I'm Super Jealous of my ExVisitor's Question from a 21-30 year old Female
My boyfriend and I were together for over three years. We started going out when we were sophomores in high school, so he was my first everything and so important to me. While we were together, I became very emotionally attached him to and also had serious problems of always being jealous and starting little fights between us just so I could see his reaction.
Well close to a year ago he broke up with me, and I still can not get over him. I have dated other guys in the meantime, but I always get sick of them and go back to my Ex. We go to the same college so I see him a lot, and I want to because I do miss him as a friend. I am still in love with him I think, but I know I don't want to be with him because I want to be single also.
The problem is that since I can not get over him, and I am already a jealous person, I flip out when he is with other girls. I found out he kissed another girl, and I was so upset and I just could not take it. But when I kissed other guys, I didn't think it would be a big problem at all.
I want more than anything to be friends with him, but I just don't know how that can possibly work. I just want to be happy again and I want him in my life. How can I look past my jealous feelings and how I feel about him, so him and I can be true friends?
Jealousy can be a REALLY damaging emotion - not just for the person you're constantly harassing with it, but also for yourself. Most of us want to be happy, and when you're jealous, you're not happy. Instead you're upset and afraid and angry. So it's in your own best interest to try to deal with this.

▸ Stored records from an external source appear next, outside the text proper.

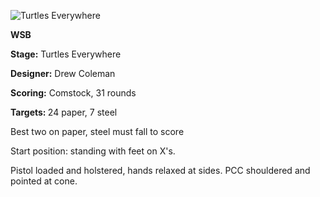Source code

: ![Turtles Everywhere](https://github.com/bagellord/USPSA-Stages/blob/master/31%2B%20rounds/Two%20of%20Diamonds%20-%2032%20rounds%20-%20Comstock/Two%20of%20Diamonds.PNG)

<b>WSB</b>

<b>Stage:</b> Turtles Everywhere

<b>Designer:</b> Drew Coleman

<b>Scoring:</b> Comstock, 31 rounds

<b>Targets: </b> 24 paper, 7 steel

Best two on paper, steel must fall to score

Start position: standing with feet on X's.

Pistol loaded and holstered, hands relaxed at sides. PCC shouldered and pointed at cone.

I have a page on tips about jealousy -
It comes down to feeling good about yourself, and not allowing that feeling to be "damaged" by what someone else does. Just because your ex kisses other women, it doesn't mean ANYTHING about how he felt about you when he was with you. It's not that they're better or sexier or anything else. Also, just because your ex is not with you, it doesn't mean he should become a monk. Yes, he cared for you when he was with you. But he still deserves pleasure in his life! And kissing is one way he finds that pleasure. So you should be happy for him that he's finding pleasure in life, and it shouldn't affect your own self esteem that he is doing so.
Any time you start to feel a twinge of jealousy, remind yourself of that. Remember, this is all in your HEAD :) So you have to fight that there. You have to retrain your brain to stop thinking that way. One way that works well that I list on the tip page is to get yourself bored with the jealousy. Right now it hits you hard when it comes up. Make yourself realize it's not that bad.
Get a tape and tape yourself talking about a trigger situation - like seeing your boyfriend kissing a girl. Describe it in gory detail. Now play it over and over and over again. Listen really hard to it. Sure, it'll trigger jealousy the first time. Maybe the first 10 times. But after a while you'll get sick of it. And you'll say "SO WHAT!!!" You have to get to that point, when you realize, so what! He's having fun kissing someone. I *want* him to be happy and have fun. I'm a good kisser and I have my own guys. What he does doesn't have any effect on my desireability.